(SÉRIE DE TÂCHES)
(a) Extrayez de l’article sur le débat de «Renouveau FM» le passage qui commence par les mots contenant «D’entrée de jeu, les» et se termine par «politique au Mali.», sans rien y changer.
(b) D’après l’article sur le débat de «Renouveau FM», les affirmations suivantes sont-elles exactes ? Répondez par oui ou non à chacune, en citant les mots de l’article qui tranchent. (i) L’émission a été animée par Antoine Dembélé. (ii) Quatre invités étaient sur le plateau. (iii) Selon Amadou Koïta, l’opposant est un ennemi du pouvoir.
(c) Selon l’article sur le débat de «Renouveau FM», à quelle date a eu lieu le fiasco électoral rappelé par le porte-parole du Fdr ?

(EXTRAIT DU DOCUMENT)
***
Invité sur le plateau pour débattre du rôle et de la place de l’opposition dans une démocratie participative, l’universitaire est de ceux qui estiment que le manque de conviction politique n’a pas permis aux acteurs de la démocratie d’assumer leur choix. En témoignent les transhumances. Mais pour le professeur d’universitaire, il faut réviser la loi de juillet 2000 pour vaincre la peur bleue héritée de la répression des opposants en 1997, pendant la période du Coppo.
«Le rôle et la place de l’opposition dans une démocratie participative», voici le thème d’une émission débat organisée samedi dernier sur les antennes de «Renouveau FM». Animée par Antoine Dembélé, cette émission se veut une tribune d’expression populaire sur des thèmes d’actualité dans notre pays. Pour ce nouveau numéro de l’émission, trois invités étaient sur le plateau. Il s’agit notamment d’Amadou Koïta, porte-parole du Fdr et président du Parti socialiste «Yélen Kura», Dr. Etienne Fakaba Sissoko, professeur d’université et Adama Paul Damango, député élu à Bankass et représentant le groupe parlementaire Vrd (Vigilance républicaine et démocratique).
D’entrée de jeu, les trois invités ont admis que l’opposition est indispensable dans toute démocratie sérieuse. D’où cet avis de M. Koïta qu’«un oui n’a de sens que lorsqu’il y a un non». L’opposant n’est pas un ennemi du pouvoir encore moins du pays…, explique le porte-parole du Fdr, qui a rappelé que le fiasco électoral du 11 mai 1997 a entraîné la crispation de la classe politique quand l’actuel président, IBK, était Premier ministre. Pour Amadou Koïta, «l’opportunisme tue l’efficacité de la démocratie et de l’opposition». D’où son appel à la crédibilisation de la politique au Mali.
***
(Entrées du jeu de données)

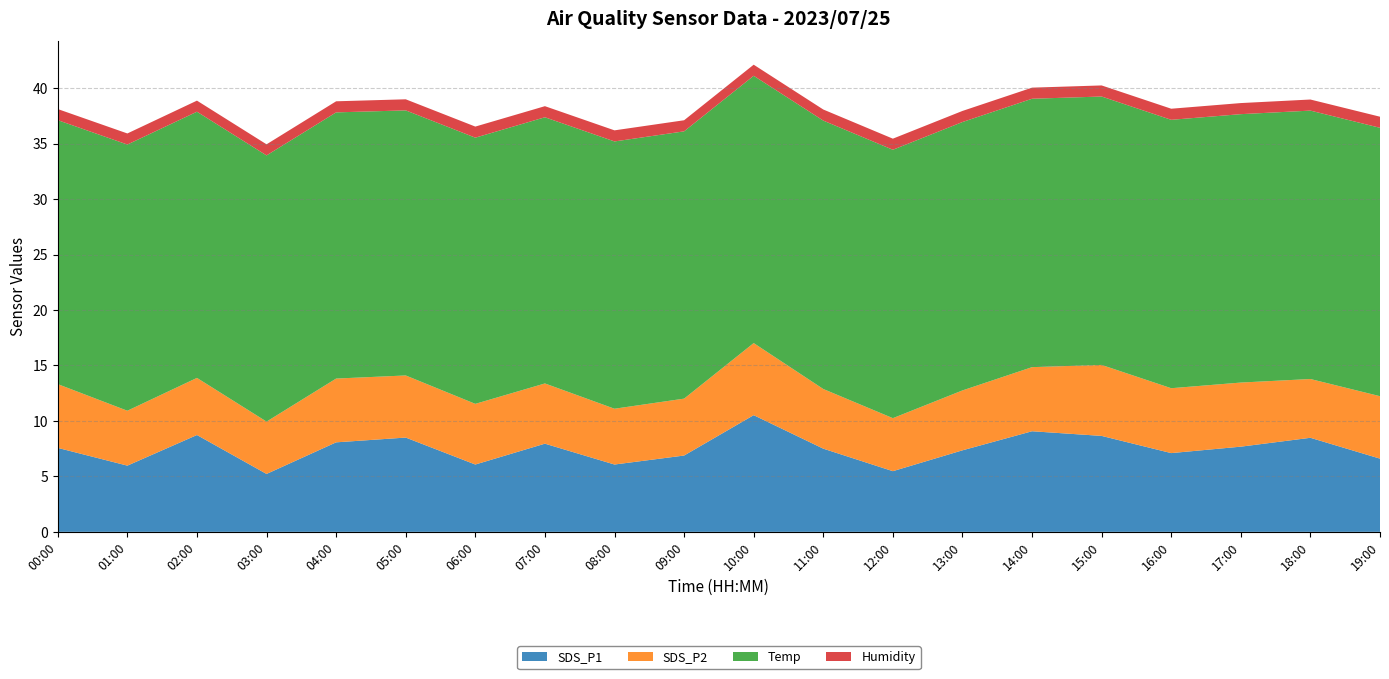

Reading left to right, list all the values displayed in this chart.

SDS_P1: 7.6	6.0	8.7	5.2	8.1	8.5	6.1	8.0	6.1	6.9	10.5	7.5	5.5	7.3	9.1	8.7	7.1	7.7	8.5	6.6
SDS_P2: 5.8	5.0	5.2	4.7	5.8	5.6	5.5	5.4	5.0	5.1	6.5	5.4	4.8	5.4	5.8	6.4	5.8	5.8	5.3	5.6
Temp: 23.8	24.0	24.0	24.0	24.0	23.9	24.0	24.0	24.1	24.1	24.1	24.2	24.2	24.2	24.2	24.2	24.2	24.2	24.2	24.2
Humidity: 1.0	1.0	1.0	1.0	1.0	1.0	1.0	1.0	1.0	1.0	1.0	1.0	1.0	1.0	1.0	1.0	1.0	1.0	1.0	1.0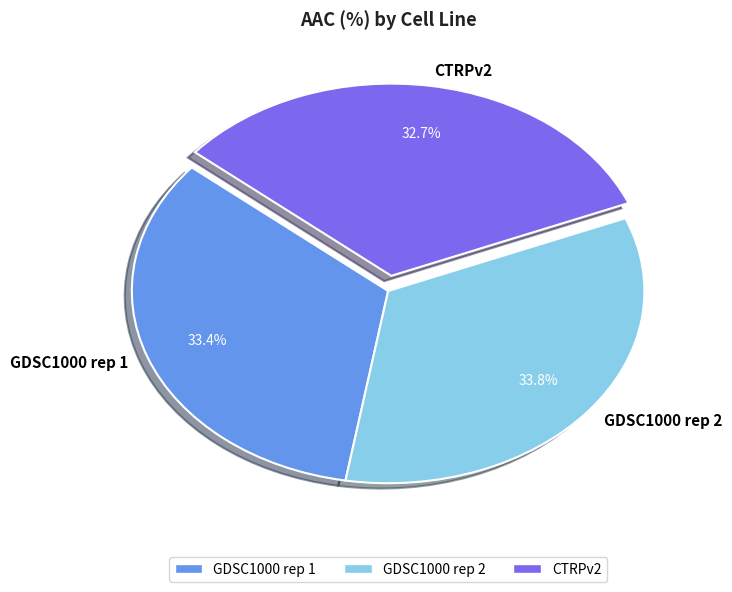

Is there any slice that represents more than half of the pie?

No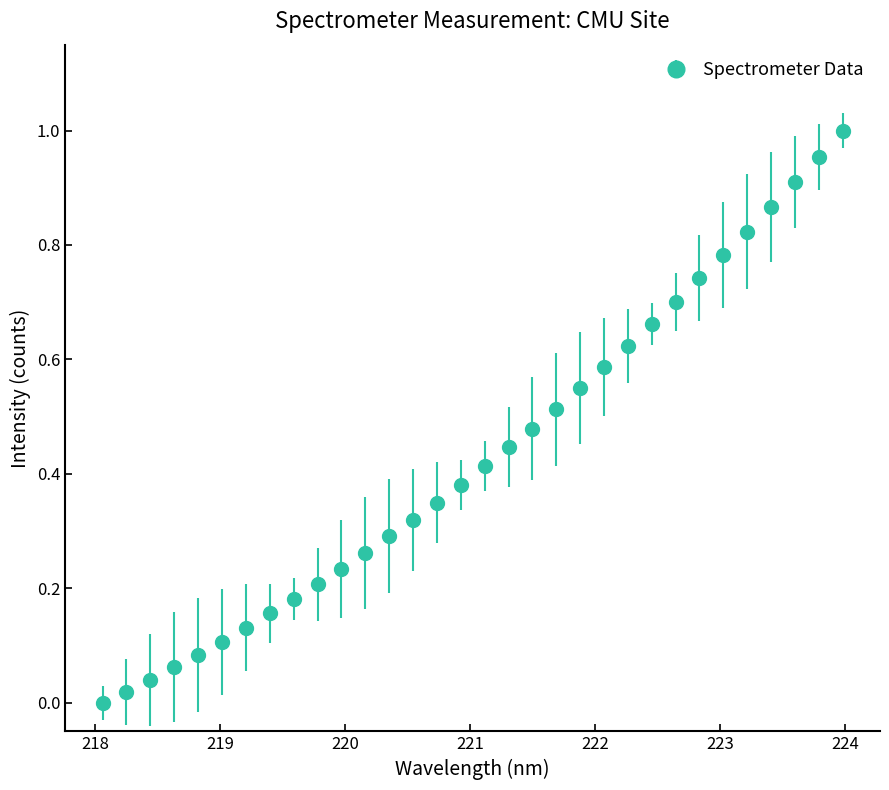

True or false: the data has more than 2 interior local peaks.

False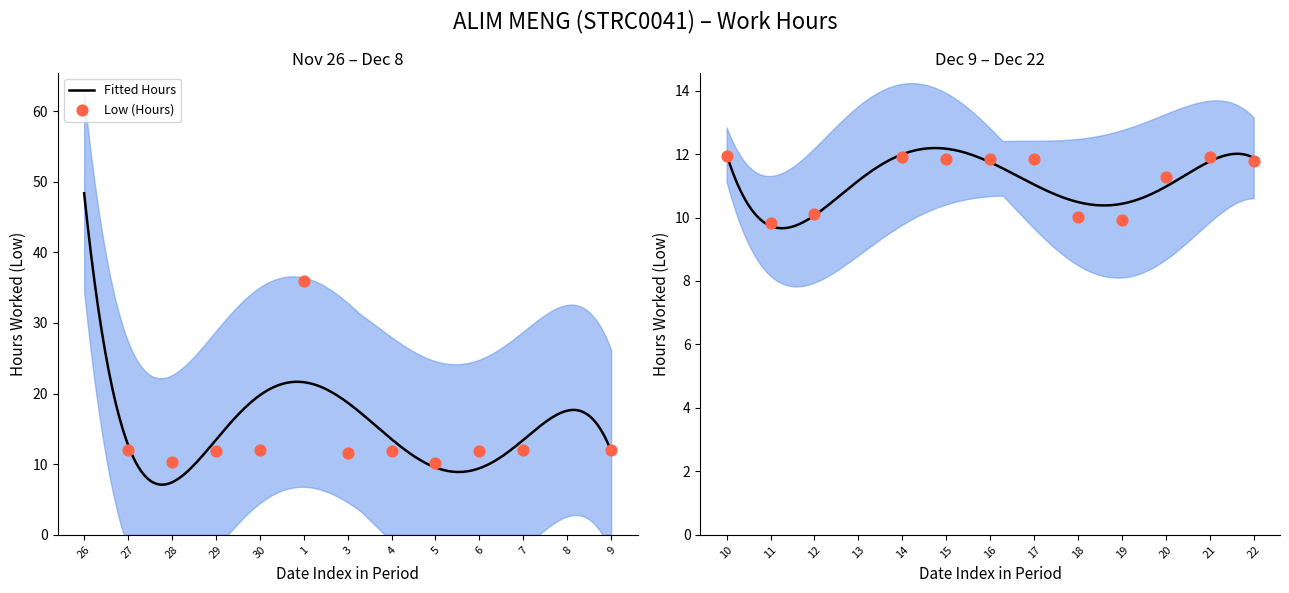

Which series has the largest total across all categories?

Low (Hours)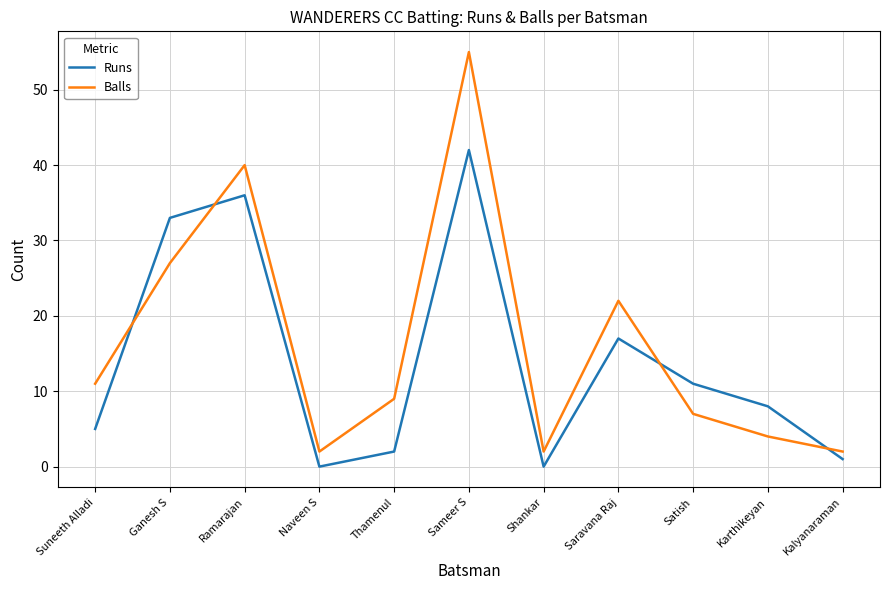

Where is Runs nearest to the value 21?

Saravana Raj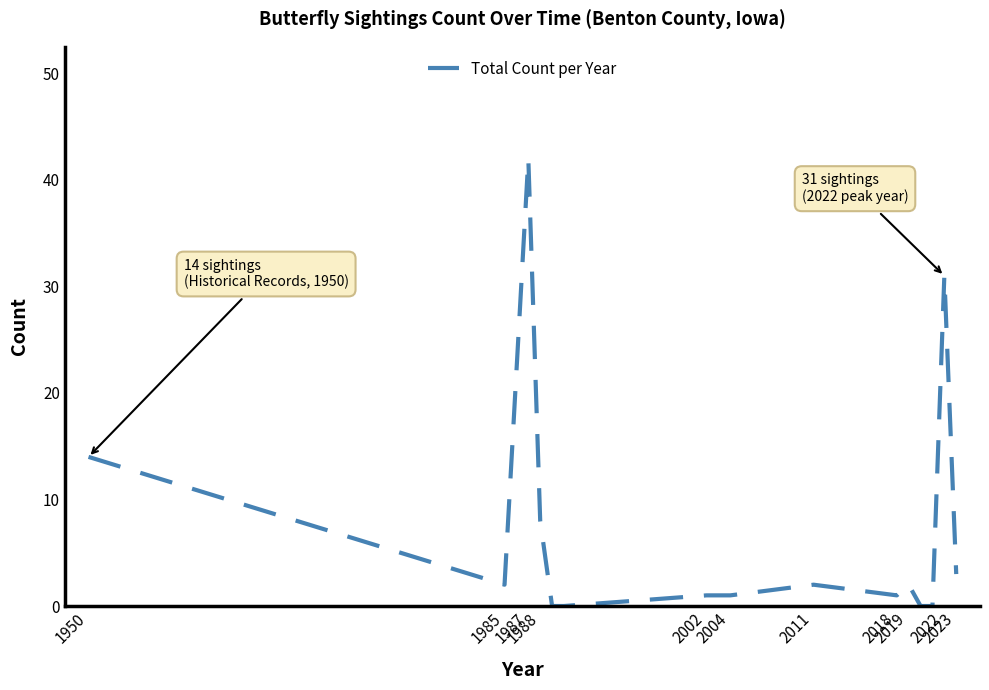

What is the difference between the maximum and minimum values?

42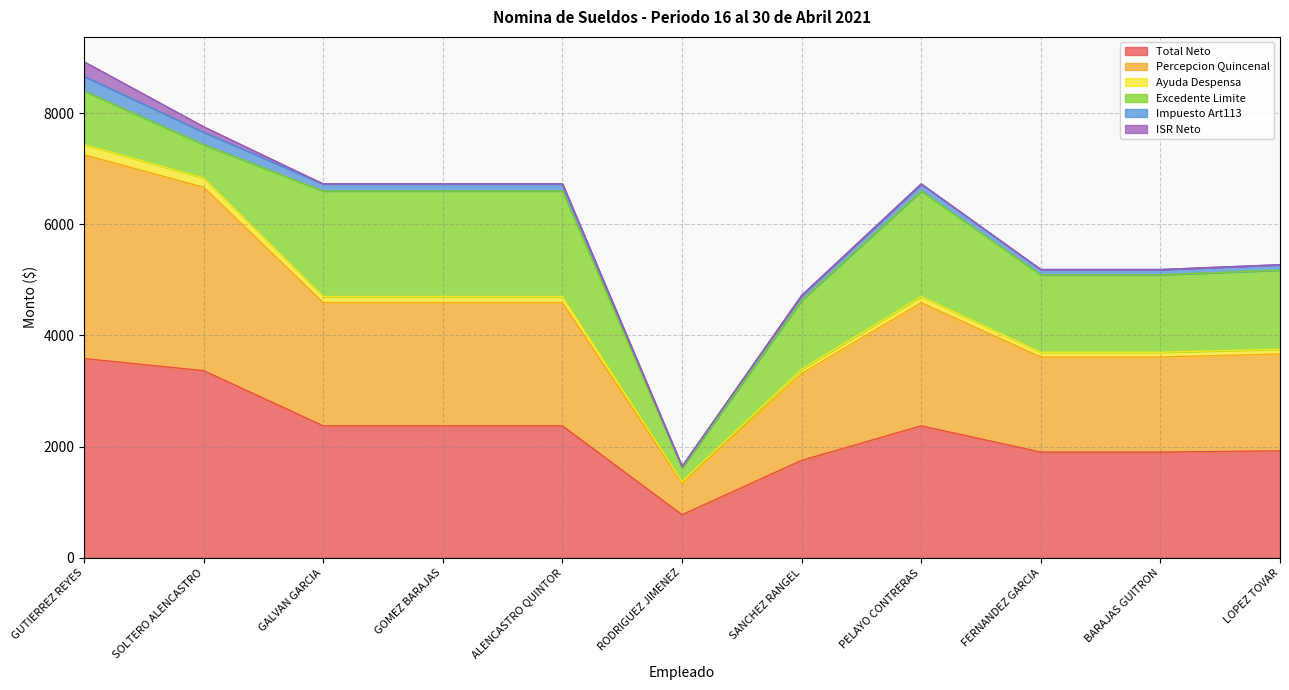

How many lines are shown in the chart?

6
***
(SOLUTIONS PAR TÂCHE)
(a)
D’entrée de jeu, les trois invités ont admis que l’opposition est indispensable dans toute démocratie sérieuse. D’où cet avis de M. Koïta qu’«un oui n’a de sens que lorsqu’il y a un non». L’opposant n’est pas un ennemi du pouvoir encore moins du pays…, explique le porte-parole du Fdr, qui a rappelé que le fiasco électoral du 11 mai 1997 a entraîné la crispation de la classe politique quand l’actuel président, IBK, était Premier ministre. Pour Amadou Koïta, «l’opportunisme tue l’efficacité de la démocratie et de l’opposition». D’où son appel à la crédibilisation de la politique au Mali.

(b) (i) Oui : «Animée par Antoine Dembélé». (ii) Non : «trois invités étaient sur le plateau». (iii) Non : «L’opposant n’est pas un ennemi du pouvoir».

(c) Le 11 mai 1997.